Russian anti-war election candidate barred from running against Putin
Anti-war candidate Boris Nadezhdin has been barred from standing in Russia’s presidential election next month, in a move that further clears the country’s political landscape of opponents to Vladimir Putin.
The decision was made during a ruling on Thursday by the Central Election Committee (CEC) of Russia, the body tasked with registering and verifying potential candidates.
According to the CEC, Nadezhdin only collected 95,587 legitimate signatures, 5,000 short of 100,000 benchmark.
Nadezhdin has disputed the CEC claims regarding the signatures and said he will appeal the refusal of his registration to the Supreme Court. He also said he would dispute the committee’s regulations.
“No one has any doubt that hundreds of thousands of people really signed for me. There is no doubt about it,” Nadezhdin said following the ruling. “We will appeal the regulations and the collection procedure itself.”
But the move indicates that he will join a number of anti-war activists to be isolated from Russia’s political scene, as Moscow prepares for a presidential election that international observers consider a mere formality.
Nadezhdin, a former State Duma MP who intended to run as an independent candidate from the Civic Initiative party, has a staunch anti-war stance and openly challenges Putin’s policies, positioning himself as the sole presidential hopeful willing to openly oppose the invasion of Ukraine.
Thousands had lined up in cities across Russia and elsewhere in Europe since early January to give their signatures in support of Nadezhdin, with volunteers collecting expats’ signatures in cities from London and Paris to Georgia’s capital Tbilisi.
But his campaign struck difficulties when the CEC working group claimed to have identified over 15% invalid signatures in the paperwork required to run for president, exceeding the permissible 5% for registration.
He then failed in an effort to have the meeting on his participation moved to Saturday. Nadezhdin argued that he needed additional time to thoroughly examine the concerns and prepare his counterarguments.
On Thursday, Kremlin spokesperson Dmitry Peskov reacted to the commission’s unanimous ruling, saying, “There are certain criteria that a candidate must meet. What we heard from the Central Election Commission today is that [there] was a large number of flaws in the signatures. Therefore, an important criterion has not been met.”
Fears for safety
The decision will raise further concerns about the sidelining and targeting of political opponents in Russia, a feature of Putin’s four terms as president that has intensified since he launched Moscow’s full-scale invasion of Ukraine in February 2022.
After considering the issue, “we decided this for my family and for my children, for my grandchildren, (it) will be better if Russia will be peace(ful) and (a) free country.”
The Kremlin had sought to dismiss the relevance of Nadezhdin’s expected candidacy in recent weeks, with Peskov telling journalists last month: “We do not consider him as a rival.”
But his efforts had attracted attention. Nadezhdin announced he had delivered 105,000 signatures to the CEC last month – the maximum allowed by law – for his official candidacy.

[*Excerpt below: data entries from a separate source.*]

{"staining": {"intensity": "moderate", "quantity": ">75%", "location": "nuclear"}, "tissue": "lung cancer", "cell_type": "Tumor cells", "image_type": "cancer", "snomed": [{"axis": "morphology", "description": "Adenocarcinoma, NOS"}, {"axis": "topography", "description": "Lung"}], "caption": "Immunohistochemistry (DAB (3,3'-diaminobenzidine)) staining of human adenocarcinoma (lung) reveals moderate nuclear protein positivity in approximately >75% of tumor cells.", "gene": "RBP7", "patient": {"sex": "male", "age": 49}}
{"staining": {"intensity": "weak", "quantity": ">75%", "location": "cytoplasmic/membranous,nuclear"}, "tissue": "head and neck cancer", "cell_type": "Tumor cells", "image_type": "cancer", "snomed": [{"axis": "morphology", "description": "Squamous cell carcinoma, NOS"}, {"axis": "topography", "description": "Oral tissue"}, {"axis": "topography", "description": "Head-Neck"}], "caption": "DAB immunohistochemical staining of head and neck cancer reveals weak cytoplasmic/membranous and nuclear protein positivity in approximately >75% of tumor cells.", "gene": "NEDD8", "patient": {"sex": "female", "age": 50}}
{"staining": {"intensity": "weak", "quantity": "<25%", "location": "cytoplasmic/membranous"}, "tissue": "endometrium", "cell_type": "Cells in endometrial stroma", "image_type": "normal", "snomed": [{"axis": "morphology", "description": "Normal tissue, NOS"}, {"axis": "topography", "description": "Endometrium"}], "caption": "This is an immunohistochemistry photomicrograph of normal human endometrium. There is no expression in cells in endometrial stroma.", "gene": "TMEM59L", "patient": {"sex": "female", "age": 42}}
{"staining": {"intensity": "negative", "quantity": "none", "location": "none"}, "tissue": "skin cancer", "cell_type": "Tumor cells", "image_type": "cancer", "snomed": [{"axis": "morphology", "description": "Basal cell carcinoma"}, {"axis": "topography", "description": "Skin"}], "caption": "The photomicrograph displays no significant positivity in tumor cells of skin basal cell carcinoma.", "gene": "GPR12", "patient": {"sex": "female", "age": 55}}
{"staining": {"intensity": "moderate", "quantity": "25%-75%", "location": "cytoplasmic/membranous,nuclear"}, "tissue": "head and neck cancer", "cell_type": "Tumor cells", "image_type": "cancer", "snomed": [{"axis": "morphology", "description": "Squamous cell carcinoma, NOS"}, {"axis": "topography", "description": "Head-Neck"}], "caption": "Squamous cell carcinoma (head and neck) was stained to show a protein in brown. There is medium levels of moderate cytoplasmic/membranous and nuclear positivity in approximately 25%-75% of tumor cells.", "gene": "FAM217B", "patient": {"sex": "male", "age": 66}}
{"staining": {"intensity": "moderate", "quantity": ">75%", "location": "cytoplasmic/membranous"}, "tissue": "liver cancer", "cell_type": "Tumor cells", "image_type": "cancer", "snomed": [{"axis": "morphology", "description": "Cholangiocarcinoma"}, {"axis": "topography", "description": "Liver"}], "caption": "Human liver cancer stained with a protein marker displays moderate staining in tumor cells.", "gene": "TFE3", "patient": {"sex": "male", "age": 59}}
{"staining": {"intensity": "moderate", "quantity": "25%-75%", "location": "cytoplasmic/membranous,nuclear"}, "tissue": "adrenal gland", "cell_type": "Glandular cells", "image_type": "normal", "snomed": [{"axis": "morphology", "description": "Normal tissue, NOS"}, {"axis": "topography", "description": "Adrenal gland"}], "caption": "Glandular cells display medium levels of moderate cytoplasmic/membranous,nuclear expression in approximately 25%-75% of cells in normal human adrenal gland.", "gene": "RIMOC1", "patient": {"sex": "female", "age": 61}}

Speaking to independent Russian news channel RTVI last week, Nadezhdin said that should he win he would not send Putin to face a war crimes tribunal and insisted that he would get a “pension and government protection.”
The Kremlin leader is running for a fifth term as Russia’s president in next month’s election. There are four candidates set to be on the official ballot – Putin, Vladislav Davankov, Nikolai Kharitonov and Leonid Slutsky.
But Putin is expected to secure a term that will keep him in office until 2030; he is now the longest-serving ruler of Russian since Soviet dictator Joseph Stalin.
In his 24 years as the dominant figure in Russian politics, Putin has marginalized his political opponents and muzzled the country’s press. Russia’s tightly managed democracy allows for little real political competition and presidential elections have essentially become plebiscites that showcase Putin’s popular approval.
In December, another independent candidate who openly spoke out against the war in Ukraine, Yekaterina Duntsova, was rejected by the CEC, citing alleged errors in her campaign group’s registration documents. Duntsova later called on people to support Nadezhdin’s candidacy.
In January, shortly after expressing her intent to create her own political party, Duntsova reported being briefly detained by traffic police and randomly drug-tested. Opponents of the Kremlin have often alleged the fabrication of criminal charges through the planting of drugs.